张美溪穿着一身红绿圆点子的时髦纱织旗袍走下楼来,周三少爷立刻从沙发上站了起来,冲过去:
“大姐姐,你是不是有点热?有点冷?”
夏天的晚上,周三少爷和张美溪的体质完全不同,连判断她的冷热都是困难的事情,然而他偏偏最关注这些小事。

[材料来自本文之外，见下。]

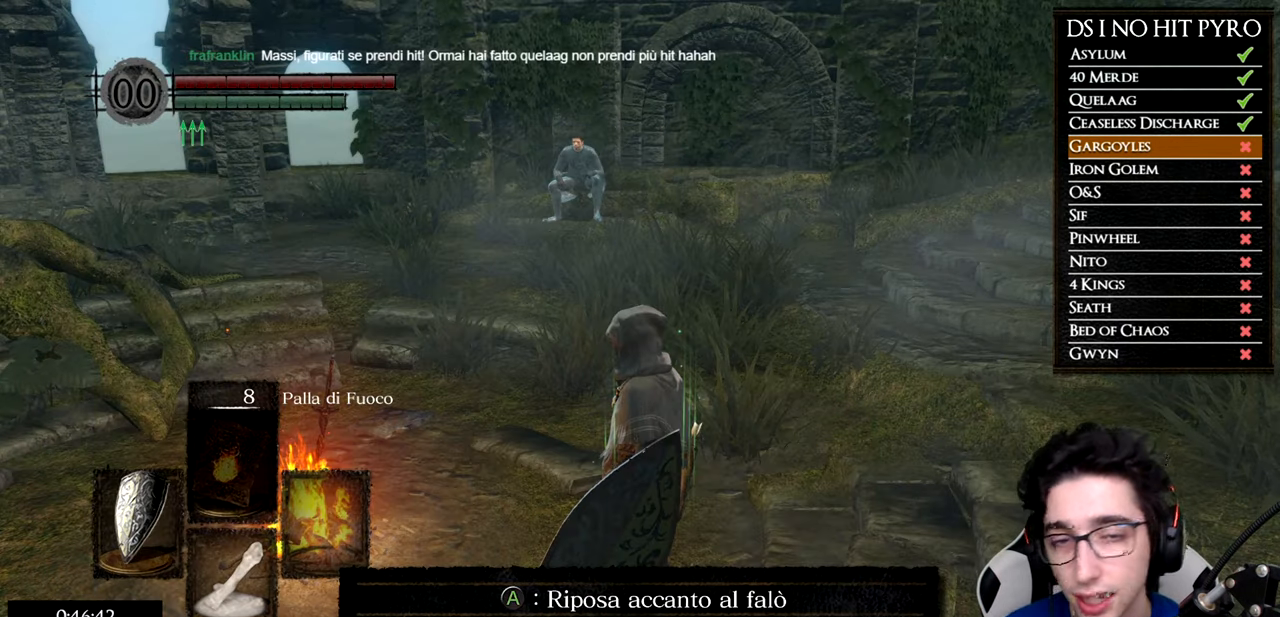
{"buttons": ["A"], "left_stick": "center", "right_stick": "center", "events": [[433, "DPAD_UP", "down"], [467, "A", "down"], [467, "DPAD_UP", "up"]]}
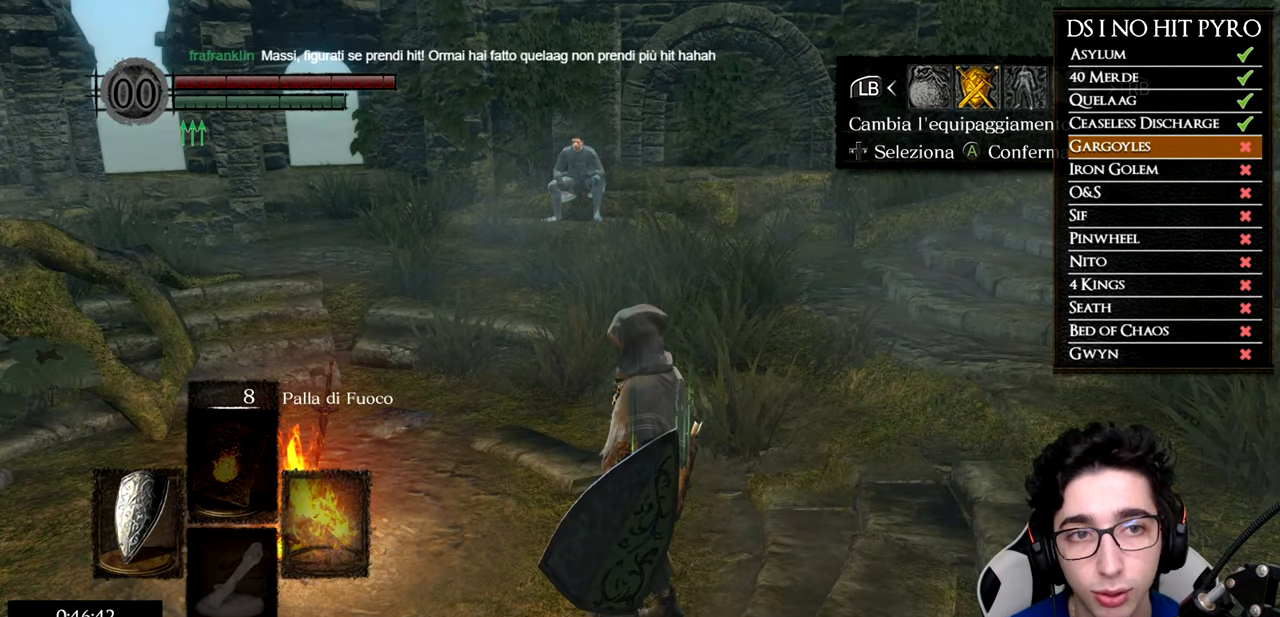
{"buttons": [], "left_stick": "center", "right_stick": "center", "events": [[84, "DPAD_UP", "down"], [167, "DPAD_UP", "up"], [250, "DPAD_UP", "down"], [317, "DPAD_UP", "up"], [451, "DPAD_UP", "down"], [467, "A", "up"], [467, "DPAD_UP", "up"]]}
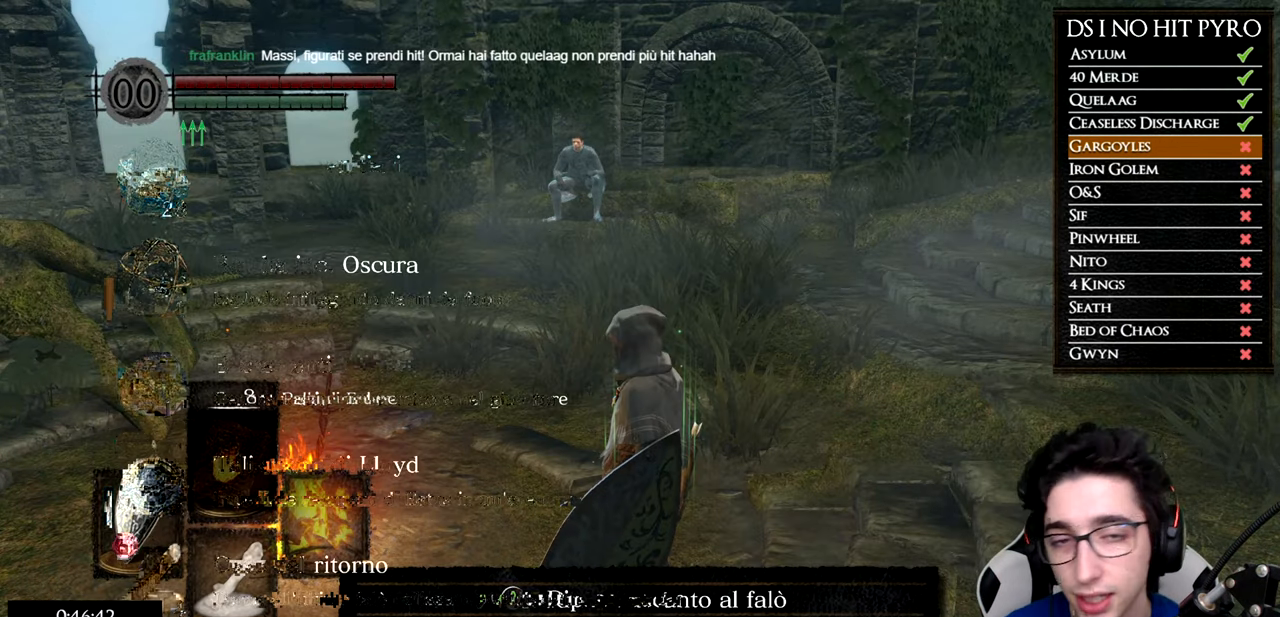
{"buttons": ["A"], "left_stick": "center", "right_stick": "center", "events": [[150, "DPAD_UP", "down"], [217, "DPAD_UP", "up"], [467, "A", "down"]]}
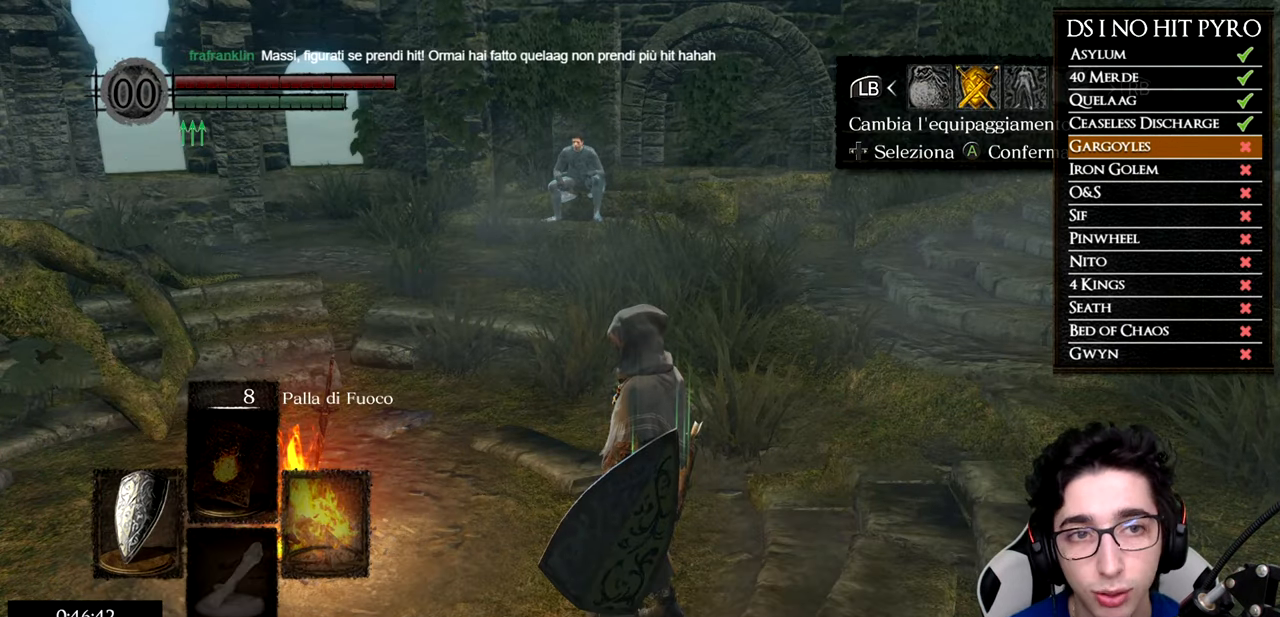
{"buttons": [], "left_stick": "center", "right_stick": "center", "events": [[467, "A", "up"]]}
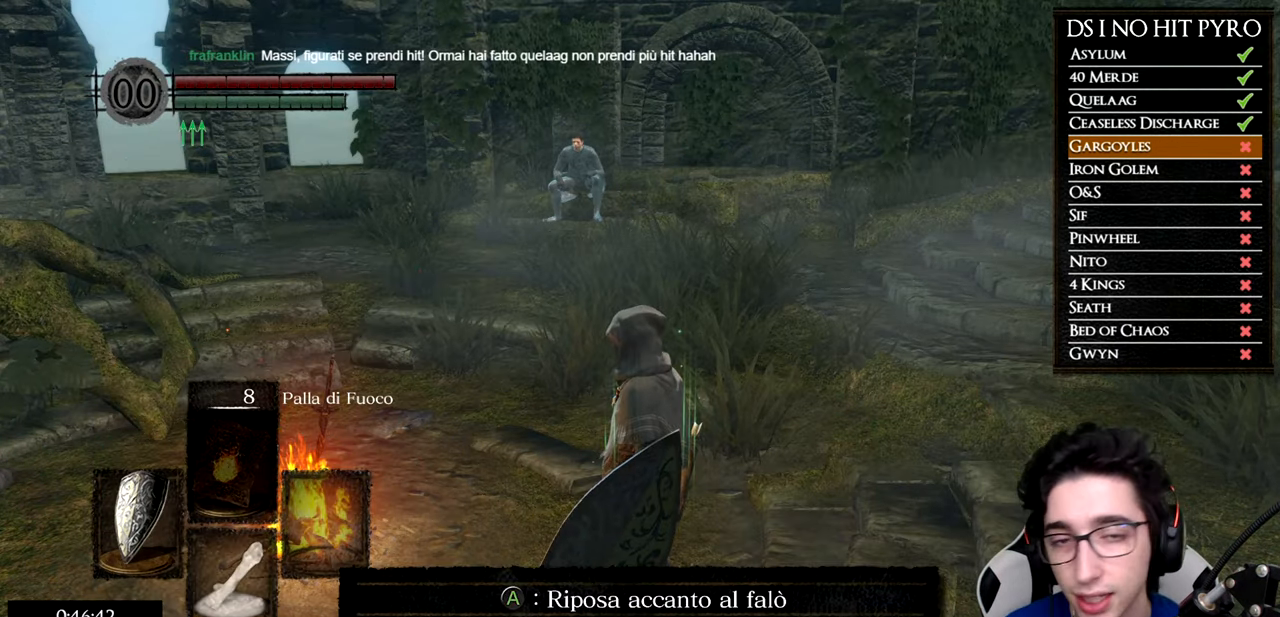
{"buttons": ["A"], "left_stick": "center", "right_stick": "center", "events": [[33, "DPAD_UP", "down"], [116, "DPAD_UP", "up"], [199, "DPAD_UP", "down"], [283, "DPAD_UP", "up"], [433, "DPAD_UP", "down"], [466, "A", "down"], [466, "DPAD_UP", "up"]]}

周二少爷也从黄家客厅的沙发上站了起来,说了句玩笑话:
“我看大小姐热的很,婶娘过来可是有大事的。”
是天大的事,老张家打算给他们的大小姐张美溪招婿了。
周家大少爷本来就是站着的,笑着看张美溪:
“能有什么大事,你说说,我给大妹妹办了!”
张美溪屈膝行礼,自从今天见了周大少爷,还没有来得及说话:
“军校不是每期三个月,怎么这才一个月,就能随便出来?”
“没什么,我做了教官了。”
周大少爷轻描淡写的说了一句,周三少爷接口,语气里带着一点兴奋:
“我们今天晚上都住这里,跟大哥一个房间!”
张美溪笑着搭了一句:
“那好,你们好好亲近,咱们明天说话。”
她转过身去,一步步又往楼上走,走得有点慢,张太太马上要找她谈心,也许会很直白,她猜测,会直白的问她,要招那个做女婿,周家三个少爷三选一,或者其它的?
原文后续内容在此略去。